■ **Instruction**
Change every "Floorfriendly" in the items below to "FloorFriendly", and return all the lines with nothing else altered.

■ **Input**
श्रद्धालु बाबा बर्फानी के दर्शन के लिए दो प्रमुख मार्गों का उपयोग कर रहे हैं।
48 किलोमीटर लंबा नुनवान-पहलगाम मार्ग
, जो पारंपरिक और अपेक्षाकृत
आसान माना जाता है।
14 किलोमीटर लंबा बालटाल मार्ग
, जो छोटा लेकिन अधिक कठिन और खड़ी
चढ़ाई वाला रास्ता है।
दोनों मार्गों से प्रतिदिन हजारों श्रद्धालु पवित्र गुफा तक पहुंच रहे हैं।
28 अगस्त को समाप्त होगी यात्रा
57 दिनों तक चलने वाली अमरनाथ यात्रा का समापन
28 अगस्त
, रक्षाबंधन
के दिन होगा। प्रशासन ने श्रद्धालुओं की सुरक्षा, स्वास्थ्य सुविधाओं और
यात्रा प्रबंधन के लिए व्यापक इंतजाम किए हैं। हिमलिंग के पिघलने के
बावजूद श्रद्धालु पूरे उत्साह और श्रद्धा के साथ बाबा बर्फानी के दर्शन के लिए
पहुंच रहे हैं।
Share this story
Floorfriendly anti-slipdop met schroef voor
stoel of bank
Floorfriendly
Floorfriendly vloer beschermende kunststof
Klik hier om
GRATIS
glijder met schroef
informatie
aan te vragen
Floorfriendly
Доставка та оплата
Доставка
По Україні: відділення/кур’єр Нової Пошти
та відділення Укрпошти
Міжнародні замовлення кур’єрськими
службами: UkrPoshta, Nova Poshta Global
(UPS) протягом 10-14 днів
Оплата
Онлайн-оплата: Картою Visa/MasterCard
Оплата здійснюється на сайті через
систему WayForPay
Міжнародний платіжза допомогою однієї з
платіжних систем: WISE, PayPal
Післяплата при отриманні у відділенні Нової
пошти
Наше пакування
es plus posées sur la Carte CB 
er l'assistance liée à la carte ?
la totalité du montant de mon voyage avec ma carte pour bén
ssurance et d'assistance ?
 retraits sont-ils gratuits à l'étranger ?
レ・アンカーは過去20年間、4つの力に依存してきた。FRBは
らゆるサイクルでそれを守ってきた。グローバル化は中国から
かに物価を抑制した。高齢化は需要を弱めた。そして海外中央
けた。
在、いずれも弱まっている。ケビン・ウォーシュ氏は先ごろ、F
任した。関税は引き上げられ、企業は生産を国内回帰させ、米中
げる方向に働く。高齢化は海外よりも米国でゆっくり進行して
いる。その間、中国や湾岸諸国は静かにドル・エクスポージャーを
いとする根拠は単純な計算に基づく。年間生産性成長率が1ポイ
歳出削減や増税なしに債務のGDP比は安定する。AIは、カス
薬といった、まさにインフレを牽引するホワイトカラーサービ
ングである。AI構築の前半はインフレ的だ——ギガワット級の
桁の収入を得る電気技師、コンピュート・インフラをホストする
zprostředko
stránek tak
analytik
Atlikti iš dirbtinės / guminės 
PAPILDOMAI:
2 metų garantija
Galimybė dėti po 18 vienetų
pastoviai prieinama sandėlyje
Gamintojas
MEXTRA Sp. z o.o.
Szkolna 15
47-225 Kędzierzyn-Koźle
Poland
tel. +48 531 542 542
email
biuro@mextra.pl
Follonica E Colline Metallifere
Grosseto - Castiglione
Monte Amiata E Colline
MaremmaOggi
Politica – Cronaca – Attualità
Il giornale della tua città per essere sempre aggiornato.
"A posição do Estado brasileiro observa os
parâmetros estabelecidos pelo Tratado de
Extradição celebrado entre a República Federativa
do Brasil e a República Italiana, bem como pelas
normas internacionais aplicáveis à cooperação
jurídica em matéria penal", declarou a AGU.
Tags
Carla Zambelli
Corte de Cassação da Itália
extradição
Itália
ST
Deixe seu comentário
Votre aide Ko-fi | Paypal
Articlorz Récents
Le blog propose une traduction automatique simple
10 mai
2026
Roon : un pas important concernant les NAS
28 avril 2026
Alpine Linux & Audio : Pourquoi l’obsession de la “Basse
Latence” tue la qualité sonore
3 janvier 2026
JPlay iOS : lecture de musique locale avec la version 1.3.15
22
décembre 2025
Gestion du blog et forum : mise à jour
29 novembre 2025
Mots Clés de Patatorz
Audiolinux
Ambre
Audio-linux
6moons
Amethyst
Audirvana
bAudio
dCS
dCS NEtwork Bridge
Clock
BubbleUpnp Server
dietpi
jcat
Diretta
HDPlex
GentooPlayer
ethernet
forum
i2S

■ **Response**
श्रद्धालु बाबा बर्फानी के दर्शन के लिए दो प्रमुख मार्गों का उपयोग कर रहे हैं।
48 किलोमीटर लंबा नुनवान-पहलगाम मार्ग
, जो पारंपरिक और अपेक्षाकृत
आसान माना जाता है।
14 किलोमीटर लंबा बालटाल मार्ग
, जो छोटा लेकिन अधिक कठिन और खड़ी
चढ़ाई वाला रास्ता है।
दोनों मार्गों से प्रतिदिन हजारों श्रद्धालु पवित्र गुफा तक पहुंच रहे हैं।
28 अगस्त को समाप्त होगी यात्रा
57 दिनों तक चलने वाली अमरनाथ यात्रा का समापन
28 अगस्त
, रक्षाबंधन
के दिन होगा। प्रशासन ने श्रद्धालुओं की सुरक्षा, स्वास्थ्य सुविधाओं और
यात्रा प्रबंधन के लिए व्यापक इंतजाम किए हैं। हिमलिंग के पिघलने के
बावजूद श्रद्धालु पूरे उत्साह और श्रद्धा के साथ बाबा बर्फानी के दर्शन के लिए
पहुंच रहे हैं।
Share this story
FloorFriendly anti-slipdop met schroef voor
stoel of bank
FloorFriendly
FloorFriendly vloer beschermende kunststof
Klik hier om
GRATIS
glijder met schroef
informatie
aan te vragen
FloorFriendly
Доставка та оплата
Доставка
По Україні: відділення/кур’єр Нової Пошти
та відділення Укрпошти
Міжнародні замовлення кур’єрськими
службами: UkrPoshta, Nova Poshta Global
(UPS) протягом 10-14 днів
Оплата
Онлайн-оплата: Картою Visa/MasterCard
Оплата здійснюється на сайті через
систему WayForPay
Міжнародний платіжза допомогою однієї з
платіжних систем: WISE, PayPal
Післяплата при отриманні у відділенні Нової
пошти
Наше пакування
es plus posées sur la Carte CB 
er l'assistance liée à la carte ?
la totalité du montant de mon voyage avec ma carte pour bén
ssurance et d'assistance ?
 retraits sont-ils gratuits à l'étranger ?
レ・アンカーは過去20年間、4つの力に依存してきた。FRBは
らゆるサイクルでそれを守ってきた。グローバル化は中国から
かに物価を抑制した。高齢化は需要を弱めた。そして海外中央
けた。
在、いずれも弱まっている。ケビン・ウォーシュ氏は先ごろ、F
任した。関税は引き上げられ、企業は生産を国内回帰させ、米中
げる方向に働く。高齢化は海外よりも米国でゆっくり進行して
いる。その間、中国や湾岸諸国は静かにドル・エクスポージャーを
いとする根拠は単純な計算に基づく。年間生産性成長率が1ポイ
歳出削減や増税なしに債務のGDP比は安定する。AIは、カス
薬といった、まさにインフレを牽引するホワイトカラーサービ
ングである。AI構築の前半はインフレ的だ——ギガワット級の
桁の収入を得る電気技師、コンピュート・インフラをホストする
zprostředko
stránek tak
analytik
Atlikti iš dirbtinės / guminės 
PAPILDOMAI:
2 metų garantija
Galimybė dėti po 18 vienetų
pastoviai prieinama sandėlyje
Gamintojas
MEXTRA Sp. z o.o.
Szkolna 15
47-225 Kędzierzyn-Koźle
Poland
tel. +48 531 542 542
email
biuro@mextra.pl
Follonica E Colline Metallifere
Grosseto - Castiglione
Monte Amiata E Colline
MaremmaOggi
Politica – Cronaca – Attualità
Il giornale della tua città per essere sempre aggiornato.
"A posição do Estado brasileiro observa os
parâmetros estabelecidos pelo Tratado de
Extradição celebrado entre a República Federativa
do Brasil e a República Italiana, bem como pelas
normas internacionais aplicáveis à cooperação
jurídica em matéria penal", declarou a AGU.
Tags
Carla Zambelli
Corte de Cassação da Itália
extradição
Itália
ST
Deixe seu comentário
Votre aide Ko-fi | Paypal
Articlorz Récents
Le blog propose une traduction automatique simple
10 mai
2026
Roon : un pas important concernant les NAS
28 avril 2026
Alpine Linux & Audio : Pourquoi l’obsession de la “Basse
Latence” tue la qualité sonore
3 janvier 2026
JPlay iOS : lecture de musique locale avec la version 1.3.15
22
décembre 2025
Gestion du blog et forum : mise à jour
29 novembre 2025
Mots Clés de Patatorz
Audiolinux
Ambre
Audio-linux
6moons
Amethyst
Audirvana
bAudio
dCS
dCS NEtwork Bridge
Clock
BubbleUpnp Server
dietpi
jcat
Diretta
HDPlex
GentooPlayer
ethernet
forum
i2S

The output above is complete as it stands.